I agree with chocomousse's opinion. In addition, 毋 is seldom used in China at present, just as he said, it is often used in ancient writings.

Wish it could help.


----------



## maghanish2

Thank you so much!

So 不要 and 別 are equally common, but 毋 is more formal or literary? 

And then what about simply 不and not 不要? Is that ever used?

I'm glad that there are so many people to help!

謝謝.


----------



## chocomousse

Hi Maghanish,

firstly, 毋 is more literary and rarely used in modern Chinese.

for your second question about 不 and 不要, (and 別）, they are quite similar in meaning, but if I put the word in the sentence you gave us, I think there might be some tiny differences.

If you say "我不買那本書",  what you concentrate on is *the course of action*, that means " I *won't *buy that book."

However if you say "*我不要*買那本書", it's more likely you try to say " I don't *intend to* buy that book."In other case, when you say "*你不要*買那本書*！”*, that means you try to prevent someone from buying the book. 

to add one more point, people rarely say "*我別*買那本書", because “別”is often used when you give suggestions (you don't give suggestions to yourself right?. if you say "別買那本書", it's sort of your suggestion, like " I don't recommend that book."

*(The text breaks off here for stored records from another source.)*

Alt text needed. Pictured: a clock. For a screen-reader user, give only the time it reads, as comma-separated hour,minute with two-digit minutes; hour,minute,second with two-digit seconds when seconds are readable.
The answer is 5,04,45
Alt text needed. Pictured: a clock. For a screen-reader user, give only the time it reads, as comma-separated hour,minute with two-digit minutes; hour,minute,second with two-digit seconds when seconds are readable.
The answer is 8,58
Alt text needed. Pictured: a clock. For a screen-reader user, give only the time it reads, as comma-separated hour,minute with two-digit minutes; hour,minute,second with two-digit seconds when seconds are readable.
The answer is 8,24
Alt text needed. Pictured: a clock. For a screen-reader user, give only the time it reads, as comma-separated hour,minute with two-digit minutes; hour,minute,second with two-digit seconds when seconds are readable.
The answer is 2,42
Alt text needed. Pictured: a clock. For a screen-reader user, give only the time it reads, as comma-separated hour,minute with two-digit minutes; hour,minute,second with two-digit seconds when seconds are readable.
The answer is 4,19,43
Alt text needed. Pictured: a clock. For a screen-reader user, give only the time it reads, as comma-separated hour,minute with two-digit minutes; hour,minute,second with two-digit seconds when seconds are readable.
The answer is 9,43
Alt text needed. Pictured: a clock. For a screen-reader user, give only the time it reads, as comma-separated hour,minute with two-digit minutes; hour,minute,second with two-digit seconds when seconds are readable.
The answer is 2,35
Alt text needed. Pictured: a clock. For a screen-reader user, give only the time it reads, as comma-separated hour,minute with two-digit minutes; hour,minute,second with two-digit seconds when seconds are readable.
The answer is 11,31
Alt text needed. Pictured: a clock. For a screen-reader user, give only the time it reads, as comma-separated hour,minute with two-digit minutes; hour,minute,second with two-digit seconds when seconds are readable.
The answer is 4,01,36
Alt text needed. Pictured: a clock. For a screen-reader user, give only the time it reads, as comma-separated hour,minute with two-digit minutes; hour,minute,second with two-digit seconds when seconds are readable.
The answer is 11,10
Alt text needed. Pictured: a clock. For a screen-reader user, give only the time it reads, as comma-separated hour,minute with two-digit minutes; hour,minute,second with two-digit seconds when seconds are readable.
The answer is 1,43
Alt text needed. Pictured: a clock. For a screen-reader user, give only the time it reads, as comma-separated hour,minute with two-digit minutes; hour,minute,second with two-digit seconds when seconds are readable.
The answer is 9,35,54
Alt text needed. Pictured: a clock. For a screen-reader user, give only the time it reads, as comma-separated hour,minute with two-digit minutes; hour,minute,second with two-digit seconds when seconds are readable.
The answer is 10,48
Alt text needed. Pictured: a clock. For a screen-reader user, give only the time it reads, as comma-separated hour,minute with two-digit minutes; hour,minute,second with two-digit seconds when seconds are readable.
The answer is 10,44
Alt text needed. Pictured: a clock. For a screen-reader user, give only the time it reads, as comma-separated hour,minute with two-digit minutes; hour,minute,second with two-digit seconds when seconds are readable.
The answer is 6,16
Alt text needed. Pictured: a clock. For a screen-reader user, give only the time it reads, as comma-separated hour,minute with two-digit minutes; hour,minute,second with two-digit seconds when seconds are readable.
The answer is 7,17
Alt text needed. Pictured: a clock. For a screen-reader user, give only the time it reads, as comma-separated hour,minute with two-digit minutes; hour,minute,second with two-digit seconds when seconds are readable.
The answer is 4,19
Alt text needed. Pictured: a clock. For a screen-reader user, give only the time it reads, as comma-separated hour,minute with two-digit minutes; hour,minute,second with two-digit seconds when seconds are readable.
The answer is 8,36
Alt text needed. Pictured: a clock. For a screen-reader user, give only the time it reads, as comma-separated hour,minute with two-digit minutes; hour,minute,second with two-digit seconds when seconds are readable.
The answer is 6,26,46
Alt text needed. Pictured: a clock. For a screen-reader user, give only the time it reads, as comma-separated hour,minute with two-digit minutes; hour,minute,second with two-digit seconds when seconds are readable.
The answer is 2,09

Hope what I said is helpful and hope i didn't confuse you. I'm not sure if my answers are 100% correct, and I hope other Chinese native speakers add their opinions as well. Thanks


----------



## Jamison

chocomousse said:


> Hi Maghanish,
> 
> firstly, 毋 is more literary and rarely used in modern Chinese.
> 
> for your second question about 不 and 不要, (and 別）, they are quite similar in meaning, but if I put the word in the sentence you gave us, I think there might be some tiny differences.
> 
> If you say "我不買那本書", what you concentrate on is *the course of action*, that means " I *won't *buy that book."
> 
> However if you say "*我不要*買那本書", it's more likely you try to say " I don't *intend to* buy that book."In other case, when you say "*你不要*買那本書*！”*, that means you try to prevent someone from buying the book.
> 
> to add one more point, people rarely say "*我別*買那本書", because “別”is often used when you give suggestions (you don't give suggestions to yourself right?. if you say "別買那本書", it's sort of your suggestion, like " I don't recommend that book."
> 
> Hope what I said is helpful and hope i didn't confuse you. I'm not sure if my answers are 100% correct, and I hope other Chinese native speakers add their opinions as well. Thanks


 
Exactly. '别' often used to give suggestions *to others*, in English, it likes '*urge* others not to do something'. Such as '别这样', '别去干傻事', ‘别买那件衣服'.


----------



## maghanish2

chocomousse said:


> Hi Maghanish,
> 
> firstly, 毋 is more literary and rarely used in modern Chinese.
> 
> for your second question about 不 and 不要, (and 別）, they are quite similar in meaning, but if I put the word in the sentence you gave us, I think there might be some tiny differences.
> 
> If you say "我不買那本書", what you concentrate on is *the course of action*, that means " I *won't *buy that book."
> 
> However if you say "*我不要*買那本書", it's more likely you try to say " I don't *intend to* buy that book."In other case, when you say "*你不要*買那本書*！”*, that means you try to prevent someone from buying the book.
> 
> to add one more point, people rarely say "*我別*買那本書", because “別”is often used when you give suggestions (you don't give suggestions to yourself right?. if you say "別買那本書", it's sort of your suggestion, like " I don't recommend that book."
> 
> Hope what I said is helpful and hope i didn't confuse you. I'm not sure if my answers are 100% correct, and I hope other Chinese native speakers add their opinions as well. Thanks


 
Thanks so much!  So let me see if I understand.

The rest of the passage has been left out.